Foto's van de bouw van dit project: http://www.podiumtotaal.nl/pages/pro...20Monnickendam

----------


## jeroenw

We klagen met zn allen over de tent (en terrecht), maar die truss met die headjes eraan (http://www.podiumtotaal.nl/media/fot...m/DSC00262.jpg) buigt ook wel behoorlijk door...

----------


## tha_dj

Oke, ja die dame ( van het zigeuner orkest ) keek naar zo'n restantje waterbal meeste was wel verdampt, verholpen......hebben overigens wel nog zeil over de versterkers gehad, voor als hij knapte  :Smile: 

Maar goed, eigenlijk was het NIET de intentie om dit bedrijf zo zwart te maken, vandaar ook de compacte foto versie, zonder naam en toenaam ! Maar op de site staat inderdaad de rest ! 

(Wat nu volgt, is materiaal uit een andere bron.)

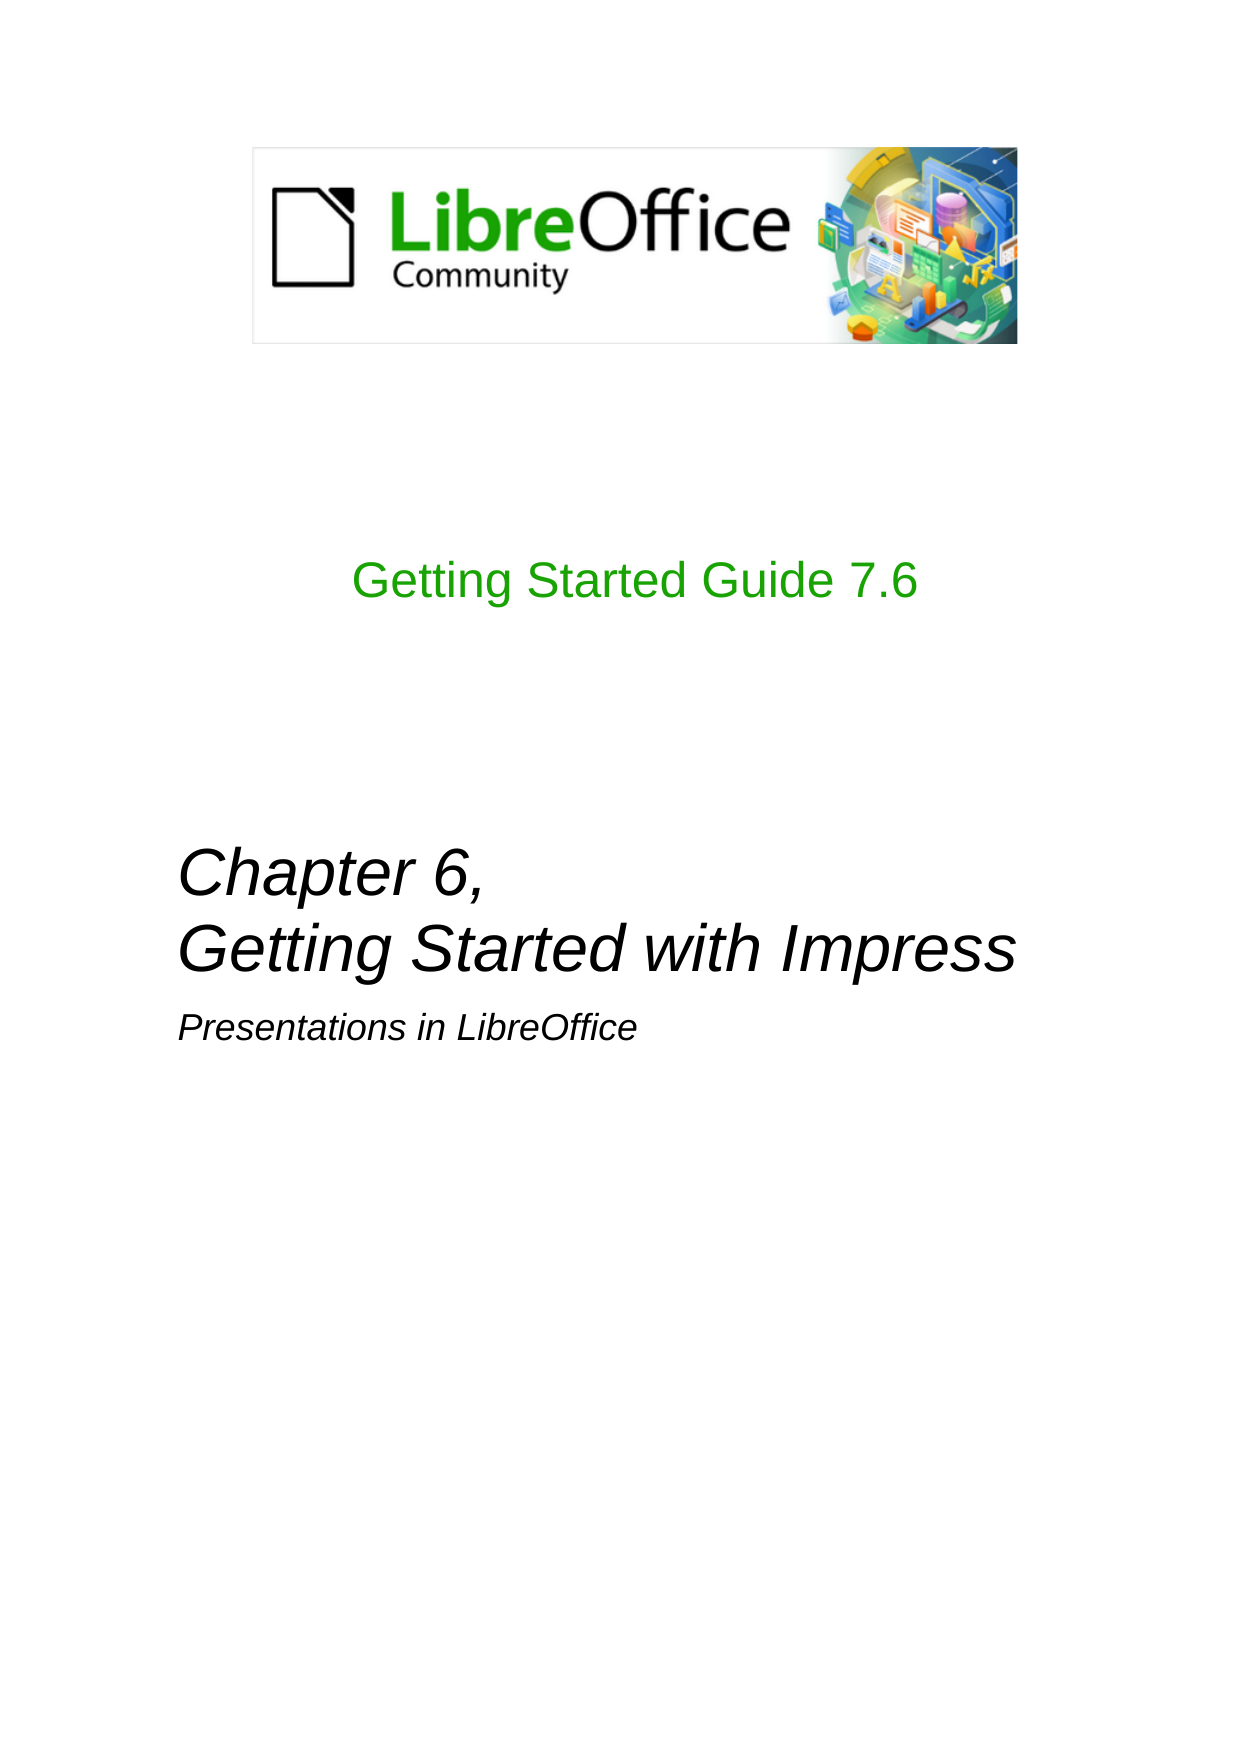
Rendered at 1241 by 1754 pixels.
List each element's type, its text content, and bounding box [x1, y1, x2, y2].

picture [252, 147, 1018, 344]
text Getting Started Guide 7.6 [177, 550, 1093, 608]
subtitle Presentations in LibreOffice [177, 1006, 1093, 1049]
title Chapter 6, Getting Started with Impress [177, 833, 1093, 986]
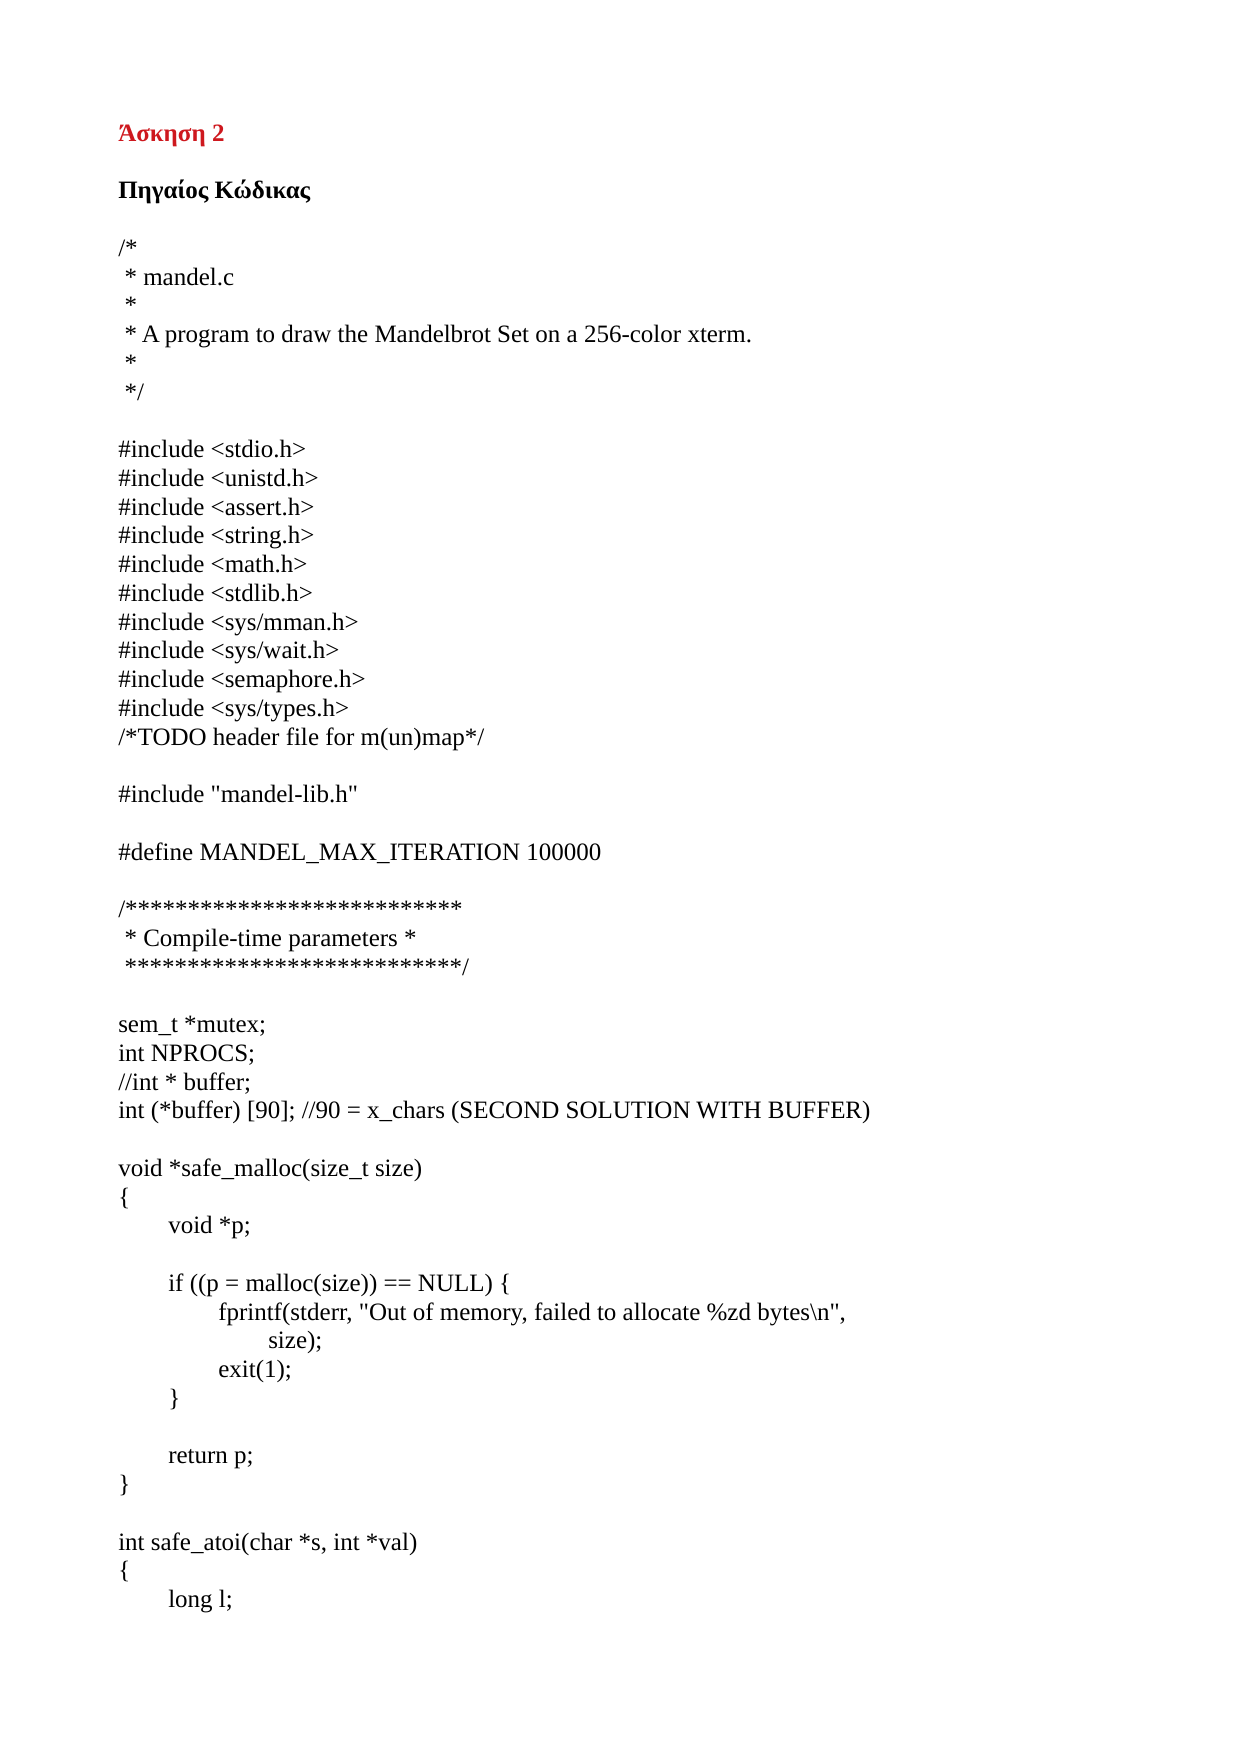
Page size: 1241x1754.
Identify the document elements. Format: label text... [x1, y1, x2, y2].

text * A program to draw the Mandelbrot Set on a 256-color xterm. [118, 319, 1122, 348]
text #include <sys/wait.h> [118, 636, 1122, 664]
text #include "mandel-lib.h" [118, 779, 1122, 808]
text * [118, 291, 1122, 319]
text int NPROCS; [118, 1038, 1122, 1067]
text #include <unistd.h> [118, 463, 1122, 492]
text fprintf(stderr, "Out of memory, failed to allocate %zd bytes\n", [118, 1297, 1122, 1326]
text { [118, 1182, 1122, 1211]
text ***************************/ [118, 952, 1122, 981]
text #include <string.h> [118, 521, 1122, 549]
text sem_t *mutex; [118, 1009, 1122, 1038]
text #include <stdlib.h> [118, 578, 1122, 607]
text /*************************** [118, 894, 1122, 923]
text #define MANDEL_MAX_ITERATION 100000 [118, 837, 1122, 866]
text //int * buffer; [118, 1067, 1122, 1096]
text #include <sys/types.h> [118, 693, 1122, 722]
text int safe_atoi(char *s, int *val) [118, 1527, 1122, 1556]
text int (*buffer) [90]; //90 = x_chars (SECOND SOLUTION WITH BUFFER) [118, 1096, 1122, 1124]
text * mandel.c [118, 262, 1122, 291]
text /*TODO header file for m(un)map*/ [118, 722, 1122, 751]
text void *safe_malloc(size_t size) [118, 1153, 1122, 1182]
text size); [118, 1326, 1122, 1354]
text } [118, 1383, 1122, 1412]
text if ((p = malloc(size)) == NULL) { [118, 1268, 1122, 1297]
text #include <sys/mman.h> [118, 607, 1122, 636]
text void *p; [118, 1211, 1122, 1239]
text #include <semaphore.h> [118, 664, 1122, 693]
text } [118, 1469, 1122, 1498]
text Άσκηση 2 [118, 118, 1122, 147]
text #include <math.h> [118, 549, 1122, 578]
text Πηγαίος Κώδικας [118, 176, 1122, 204]
text long l; [118, 1584, 1122, 1613]
text * [118, 348, 1122, 377]
text * Compile-time parameters * [118, 923, 1122, 952]
text exit(1); [118, 1354, 1122, 1383]
text return p; [118, 1441, 1122, 1469]
text */ [118, 377, 1122, 406]
text { [118, 1556, 1122, 1584]
text /* [118, 233, 1122, 262]
text #include <stdio.h> [118, 434, 1122, 463]
text #include <assert.h> [118, 492, 1122, 521]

Was overigens voor het GROS gesponsord allemaal, dus ken ook de echte reden niet waarom of het door dit bedrijf werd gedaan.
Wij stonden er omdat mams een winkeltje heeft in Monnickendam en dus mij GEDEELTELIJK sponsorde, samen met de kroeg waar wij wel vaker staan.
Budgetair was het GEEN verantwoorde klus, omdat wij liever ander materieel hadden ingezet !!!! Maar voor de reclame was het een enorme boost  :Cool: 

Overige foto's is overigens van de band zelf, Op de website van het bedrijf dat het dak leverde, en ja die truss buigt iets te veel door naar mijn mening en ligt inderdaad niet helemaal lekker.
Staan er normaal zelf onder, maar gaat ALTIJD goed, totdat het een keertje FOUT gaat.

----------


## rinus bakker

Er is geen enkele reden om dat bedrijf niet zwart te maken.
Wat een amateuristisch zooitje knoeiwerk.
Dit heeft helemaal niks met een podiumdak te maken.
Dit is een zeil over een groundsupport.
(Een motor op een boerenkar maakt daar toch ook geen auto van...?)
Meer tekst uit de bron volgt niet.